Branding a bid by New York State Electric & Gas for rate increases as "unjustified and outrageous," Rep. Brian Higgins on Saturday urged the state Public Service Commission to reject the utility's request.

Higgins, D-Buffalo, sent a letter urging the PSC to deny NYSEG's proposal to increase rates for electricity and gas delivery by 18.6 percent and 17.4 percent, respectively.

"The audacity of NYSEG to hike rates to struggling consumers while their average energy transmission costs last year decreased is offensive and egregious," Higgins wrote. "The increase is even more incredible when you consider the significant new resources made available to utilities this year through the recovery act."

Higgins also pointed to declining average energy transmission costs for utilities over the last year.

The utility said the increases could boost typical residential electrical and gas bills by as much as $12 and $25 a month, respectively. NYSEG added that the increased revenue is needed to maintain and upgrade delivery networks.

The utility serves 175,000 customers in rural and suburban areas of Western New York.


Closings, reduced hours in libraries set for Wednesday

Twenty-four branches in the Buffalo & Erie County Public Library system will be closed Wednesday to allow library staffers to attend a training and development day.

Some locations that will remain open will have adjusted hours.

In Amherst, Audubon will be open from 5 to 9 p.m., and Clearfield, 5 to 9 p.m.; Kenmore, 10 a.m. to 6 p.m.; Lackawanna, 1 to 9 p.m.; Lancaster, 5 to 9 p.m.; Newstead, 1 to 8 p.m.; North Collins, 3 to 8 p.m.; Orchard Park, 5 to 9 p.m.; and Reinstein Memorial Library in Cheektowaga, 10 a.m. to 9 p.m.


Volunteers hit beaches for annual cleanup

Beach sunsets are all the more spectacular thanks to Saturday's cleanup efforts of thousands of volunteers who scoured beaches along lakes Erie and Ontario.

They were motivated by the 24th annual Great Lakes Beach Sweep, which enlisted 8,400 volunteers statewide for a couple of hours of pick-up and weigh-in.

Sharen Trembath, coordinator of the Eric County leg of the effort, said 2,000 volunteers -- from infants to senior citizens -- collected loads of debris that accumulated on beaches from the late-August storm that flooded communities in southern Erie and northern Chautauqua and Cattaraugus counties.
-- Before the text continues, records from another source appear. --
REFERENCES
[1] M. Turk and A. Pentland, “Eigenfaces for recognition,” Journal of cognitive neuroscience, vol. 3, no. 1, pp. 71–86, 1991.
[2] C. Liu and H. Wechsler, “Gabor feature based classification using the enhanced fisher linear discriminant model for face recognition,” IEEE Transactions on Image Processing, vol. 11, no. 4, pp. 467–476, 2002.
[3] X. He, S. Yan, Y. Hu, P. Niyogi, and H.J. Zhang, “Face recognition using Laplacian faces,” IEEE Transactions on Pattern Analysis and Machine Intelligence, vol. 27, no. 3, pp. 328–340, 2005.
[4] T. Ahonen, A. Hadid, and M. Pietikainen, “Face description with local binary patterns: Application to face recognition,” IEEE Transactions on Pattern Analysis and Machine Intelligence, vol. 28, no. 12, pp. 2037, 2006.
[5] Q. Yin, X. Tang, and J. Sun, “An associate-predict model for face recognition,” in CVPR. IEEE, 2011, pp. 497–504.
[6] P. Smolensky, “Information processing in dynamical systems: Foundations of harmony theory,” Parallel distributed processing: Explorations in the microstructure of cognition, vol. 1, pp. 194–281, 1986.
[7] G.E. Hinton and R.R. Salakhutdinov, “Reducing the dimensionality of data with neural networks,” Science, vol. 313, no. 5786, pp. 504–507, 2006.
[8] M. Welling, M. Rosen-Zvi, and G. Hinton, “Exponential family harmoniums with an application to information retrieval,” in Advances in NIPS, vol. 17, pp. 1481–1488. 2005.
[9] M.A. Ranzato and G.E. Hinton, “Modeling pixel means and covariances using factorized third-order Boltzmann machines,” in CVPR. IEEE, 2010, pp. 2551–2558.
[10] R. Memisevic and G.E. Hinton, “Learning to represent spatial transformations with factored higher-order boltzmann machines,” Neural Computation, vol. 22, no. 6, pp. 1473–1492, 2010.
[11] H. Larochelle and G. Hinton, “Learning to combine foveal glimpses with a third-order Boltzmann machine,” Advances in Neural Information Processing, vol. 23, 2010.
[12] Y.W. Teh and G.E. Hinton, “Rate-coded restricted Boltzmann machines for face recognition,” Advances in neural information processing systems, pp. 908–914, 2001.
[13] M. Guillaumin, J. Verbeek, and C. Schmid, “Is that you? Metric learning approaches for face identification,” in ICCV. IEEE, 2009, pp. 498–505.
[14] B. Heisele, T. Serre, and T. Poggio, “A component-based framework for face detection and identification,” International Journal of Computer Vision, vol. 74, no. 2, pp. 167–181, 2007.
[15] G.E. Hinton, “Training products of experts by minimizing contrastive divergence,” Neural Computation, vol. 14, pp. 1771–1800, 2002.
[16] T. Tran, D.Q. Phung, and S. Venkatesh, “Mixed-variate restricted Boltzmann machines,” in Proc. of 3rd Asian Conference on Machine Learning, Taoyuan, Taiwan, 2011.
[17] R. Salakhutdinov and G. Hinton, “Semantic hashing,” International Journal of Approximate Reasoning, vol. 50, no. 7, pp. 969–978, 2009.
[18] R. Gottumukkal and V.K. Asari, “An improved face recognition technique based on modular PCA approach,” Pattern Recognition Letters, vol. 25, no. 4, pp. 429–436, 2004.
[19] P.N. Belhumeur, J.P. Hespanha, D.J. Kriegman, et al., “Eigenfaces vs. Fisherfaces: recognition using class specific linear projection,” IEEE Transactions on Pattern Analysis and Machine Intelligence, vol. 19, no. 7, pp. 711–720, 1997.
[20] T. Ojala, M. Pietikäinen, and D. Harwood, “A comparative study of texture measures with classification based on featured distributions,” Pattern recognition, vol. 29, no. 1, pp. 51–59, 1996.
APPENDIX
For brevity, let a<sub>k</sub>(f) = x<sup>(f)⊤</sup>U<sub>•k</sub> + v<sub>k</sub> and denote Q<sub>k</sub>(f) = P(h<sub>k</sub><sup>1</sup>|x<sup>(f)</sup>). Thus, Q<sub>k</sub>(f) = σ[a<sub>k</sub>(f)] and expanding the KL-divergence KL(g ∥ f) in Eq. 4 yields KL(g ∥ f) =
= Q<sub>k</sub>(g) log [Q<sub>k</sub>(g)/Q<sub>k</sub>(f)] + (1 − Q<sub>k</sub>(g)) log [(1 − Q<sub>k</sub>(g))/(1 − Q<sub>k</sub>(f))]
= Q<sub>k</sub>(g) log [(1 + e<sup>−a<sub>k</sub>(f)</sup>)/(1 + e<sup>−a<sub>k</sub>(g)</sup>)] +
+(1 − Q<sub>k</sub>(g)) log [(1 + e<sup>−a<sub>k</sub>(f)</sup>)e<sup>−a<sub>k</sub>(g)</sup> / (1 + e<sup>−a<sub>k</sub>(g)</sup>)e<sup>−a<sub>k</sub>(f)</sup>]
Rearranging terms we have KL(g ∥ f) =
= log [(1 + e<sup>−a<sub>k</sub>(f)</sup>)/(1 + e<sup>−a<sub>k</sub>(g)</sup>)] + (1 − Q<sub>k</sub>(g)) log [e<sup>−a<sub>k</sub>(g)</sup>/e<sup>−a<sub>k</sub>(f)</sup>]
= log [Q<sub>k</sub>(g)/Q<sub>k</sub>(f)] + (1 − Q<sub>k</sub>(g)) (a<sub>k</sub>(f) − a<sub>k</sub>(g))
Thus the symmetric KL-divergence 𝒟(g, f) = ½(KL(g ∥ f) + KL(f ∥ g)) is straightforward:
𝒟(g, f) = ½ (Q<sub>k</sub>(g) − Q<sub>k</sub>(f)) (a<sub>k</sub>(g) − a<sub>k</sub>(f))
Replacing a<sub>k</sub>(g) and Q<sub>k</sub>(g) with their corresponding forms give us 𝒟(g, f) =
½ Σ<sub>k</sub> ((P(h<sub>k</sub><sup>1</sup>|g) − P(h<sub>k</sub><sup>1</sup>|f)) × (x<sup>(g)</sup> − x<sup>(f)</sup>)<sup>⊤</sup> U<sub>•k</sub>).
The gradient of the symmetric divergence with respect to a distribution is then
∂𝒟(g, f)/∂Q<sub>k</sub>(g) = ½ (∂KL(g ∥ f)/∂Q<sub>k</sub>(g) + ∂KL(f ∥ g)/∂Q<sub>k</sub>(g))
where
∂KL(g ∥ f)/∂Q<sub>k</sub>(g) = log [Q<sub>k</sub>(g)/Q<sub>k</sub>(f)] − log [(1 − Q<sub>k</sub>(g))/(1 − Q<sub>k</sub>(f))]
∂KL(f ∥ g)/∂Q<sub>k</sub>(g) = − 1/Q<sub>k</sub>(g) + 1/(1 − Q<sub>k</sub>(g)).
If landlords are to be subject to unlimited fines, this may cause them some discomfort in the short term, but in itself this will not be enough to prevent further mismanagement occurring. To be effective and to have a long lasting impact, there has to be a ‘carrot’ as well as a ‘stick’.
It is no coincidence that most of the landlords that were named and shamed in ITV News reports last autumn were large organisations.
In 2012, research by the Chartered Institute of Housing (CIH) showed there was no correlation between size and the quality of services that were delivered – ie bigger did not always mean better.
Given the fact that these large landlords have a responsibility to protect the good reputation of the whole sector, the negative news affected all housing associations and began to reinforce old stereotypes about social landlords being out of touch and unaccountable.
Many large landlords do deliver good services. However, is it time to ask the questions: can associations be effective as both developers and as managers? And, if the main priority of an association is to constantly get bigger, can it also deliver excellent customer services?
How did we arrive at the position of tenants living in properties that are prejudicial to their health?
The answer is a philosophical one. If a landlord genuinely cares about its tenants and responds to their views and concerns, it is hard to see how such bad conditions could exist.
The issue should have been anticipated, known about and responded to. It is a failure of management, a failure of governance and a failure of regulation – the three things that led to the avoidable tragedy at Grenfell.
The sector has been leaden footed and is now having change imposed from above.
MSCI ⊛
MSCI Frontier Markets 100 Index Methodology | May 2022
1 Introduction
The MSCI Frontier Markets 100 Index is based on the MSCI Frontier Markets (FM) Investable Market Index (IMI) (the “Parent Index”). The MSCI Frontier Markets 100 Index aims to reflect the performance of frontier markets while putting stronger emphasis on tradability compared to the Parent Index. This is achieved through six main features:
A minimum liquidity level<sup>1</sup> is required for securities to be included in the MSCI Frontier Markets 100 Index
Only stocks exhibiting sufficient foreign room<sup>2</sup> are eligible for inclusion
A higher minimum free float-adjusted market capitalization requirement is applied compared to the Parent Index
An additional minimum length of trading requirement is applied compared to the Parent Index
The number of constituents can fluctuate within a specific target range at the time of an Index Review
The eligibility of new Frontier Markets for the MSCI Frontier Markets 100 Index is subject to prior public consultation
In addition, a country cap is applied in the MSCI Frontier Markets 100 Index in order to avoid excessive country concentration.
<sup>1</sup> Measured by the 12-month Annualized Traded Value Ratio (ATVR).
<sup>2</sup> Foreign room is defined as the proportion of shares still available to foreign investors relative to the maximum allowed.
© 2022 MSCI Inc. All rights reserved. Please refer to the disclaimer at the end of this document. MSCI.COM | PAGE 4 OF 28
There were boat parts, construction remains and many tires used as dock bumpers for boats.
Among the more unusual finds -- much to the glee of entrepreneurial youngsters volunteering -- were 78 golf balls culled from Woodlawn Beach.

In Niagara County, volunteers focused on cleaning up Fort Niagara State Park and the Four Mile Creek area in Youngstown.

"It was a great day and people were in a great mood," Trembath said of the gathering, which enlisted volunteers from 60 schools, as far away as Gannon University in Erie, Pa.